Il manifesto con cui Fabrizio Barca propone un «Pd nuovo»? «Un contributo alla discussione che partirà al congresso. Propone un partito radicato nel territorio: con umiltà ricordo sono cose che io faccio da quando faccio politica. Fa piacere che stia a cuore a una persona che stimo». Se Barca non si candida a segretario Pd, Gianni Pittella (europarlamentare di lungo corso, 55 anni, vicepresidente del parlamento europeo) negli scorsi giorni ha invece annunciato che ci sarà. Una scelta fatta «senza chiedere permesso a nessuno» e «per lanciare spunti di dibattito sull’Europa e sulla forma partito. Ma ne parleremo al momento opportuno. Ora ci sono le emergenze del paese».

Al governo nazionale lei sostiene la proposta Bersani.

Un governo di cambiamento con tre obiettivi: dare risposte alla crisi, cambiare la legge elettorale, ridurre i costi della politica. Su questa base si può fare un governo, soprattutto dopo aver eletto un capo dello Stato garante di tutto il paese. Una personalità del livello di Napolitano, che ha saputo rappresentare le anime del paese con la saggezza.

Torniamo a Bersani. Per Bindi rischia di dare le chiavi del governo a Berlusconi.

Ma perché? Escludendo il governissimo, e non volendo tornare al voto, o si fa il governo di cambiamento o un governo istituzionale. La prima ipotesi è incomparabilmente preferibile.

Lei crede alla possibilità di scissione del Pd?

La paura di una scomposizione in due schegge – una che va a fare la sinistra-sinistra con Sel e una che insegue gli orfani di Berlusconi – va evitata a qualsiasi costo. Il Pd è nato riconoscendo in sé varie culture, quella laica a quella socialista, quella ambientalista, quella più di sinistra. Siamo un partito di 8 milioni di voti e di 600mila iscritti. Fracassare è abdicare al nostro dovere.
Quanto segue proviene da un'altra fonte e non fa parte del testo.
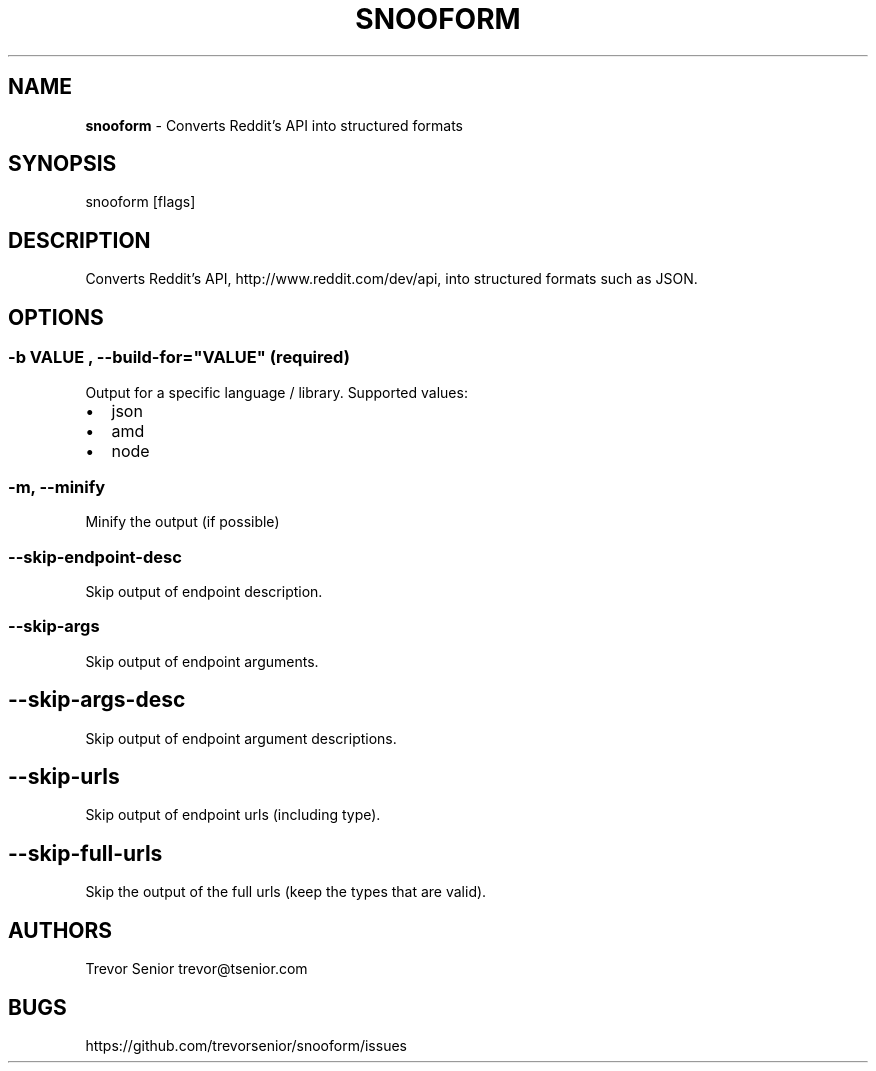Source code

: .TH "SNOOFORM" "" "November 2014" "" ""
.SH "NAME"
\fBsnooform\fR \- Converts Reddit's API into structured formats
.SH SYNOPSIS
.P
snooform [flags]
.SH DESCRIPTION
.P
Converts Reddit's API, http://www\.reddit\.com/dev/api, into structured formats such as JSON\.
.SH OPTIONS
.SS \-b "VALUE", \-\-build\-for="VALUE" (required)
.P
Output for a specific language / library\. Supported values:
.RS 0
.IP \(bu 2
json
.IP \(bu 2
amd
.IP \(bu 2
node

.RE
.SS \-m, \-\-minify
.P
Minify the output (if possible)
.SS \-\-skip\-endpoint\-desc
.P
Skip output of endpoint description\.
.SS \-\-skip\-args
.P
Skip output of endpoint arguments\.
.SH \-\-skip\-args\-desc
.P
Skip output of endpoint argument descriptions\.
.SH \-\-skip\-urls
.P
Skip output of endpoint urls (including type)\.
.SH \-\-skip\-full\-urls
.P
Skip the output of the full urls (keep the types that are valid)\.
.SH AUTHORS
.P
Trevor Senior trevor@tsenior\.com
.SH BUGS
.P
https://github\.com/trevorsenior/snooform/issues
I dissensi al tentativo Bersani ormai sono molti.

Non dobbiamo scandalizzarci delle espressioni forti. Le scissioni si fanno se si sostiene che il Pd non è adeguato alle sfide di oggi. Ma il Pd è adeguato. Certo, va rinnovato non solo nell’anagrafe, nel rapporto con i cittadini, nella capacità di essere una comunità di destino anziché un condominio. Un dato preoccupante del voto, sono i giovani che scelgono Grillo: dobbiamo essere il partito degli Erasmus.

Avete un problema di collocazione politica. In Europa sedete con i socialisti e democratici, ma il Pd non è nel Pse.

Questa discussione va chiusa definitivamente. Con il Pse dobbiamo fare come nel parlamento europeo: un’alleanza fra Pd e socialisti, aderendo al Pse e trasformandolo nel partito dei socialisti e dei democratici. Nei vertici del Pse c’è apertura e interesse a un’alleanza con noi.

Non è un sacrificio eccessivo per gli ex popolari del Pd?

Non ci sono altre famiglie di riferimento, ormai se ne sono convinti anche gli amici cattolici. Fra un anno si voterà per l’Europa. Dobbiamo europeizzare il nostro dibattito, decidere il nostro candidato alla presidenza della commissione. E io penso che il migliore sia Martin Shulz, presidente del parlamento, il più autorevole e anche amico del Pd. Dobbiamo batterci per avere italiani nei vertici del parlamento. È in Europa che si decidono le sorti di tutti. E quest’Europa così com’è non ci sta bene.

Cos’è il Pd del dopo Bersani?

Un congresso con molte candidature. La geografia politica a cui siamo abituati è superata. Chi ha idee e esperienza ha l’obbligo di rimettersi in gioco, su proposte di rinnovamento.

E ci sarà Renzi. Che si ispira a Blair. Che non è nel Pse.

Renzi non si è mai candidato alla segreteria del Pd. Mi pare che voglia fare il premier. Ed ha le carte in regola per essere uno dei candidati, a patto che non faccia un’operazione di melassa fra centro, destra, sinistra. Se poi dovesse invece candidarsi alla guida del Pd, sarebbe un arricchimento per tutti.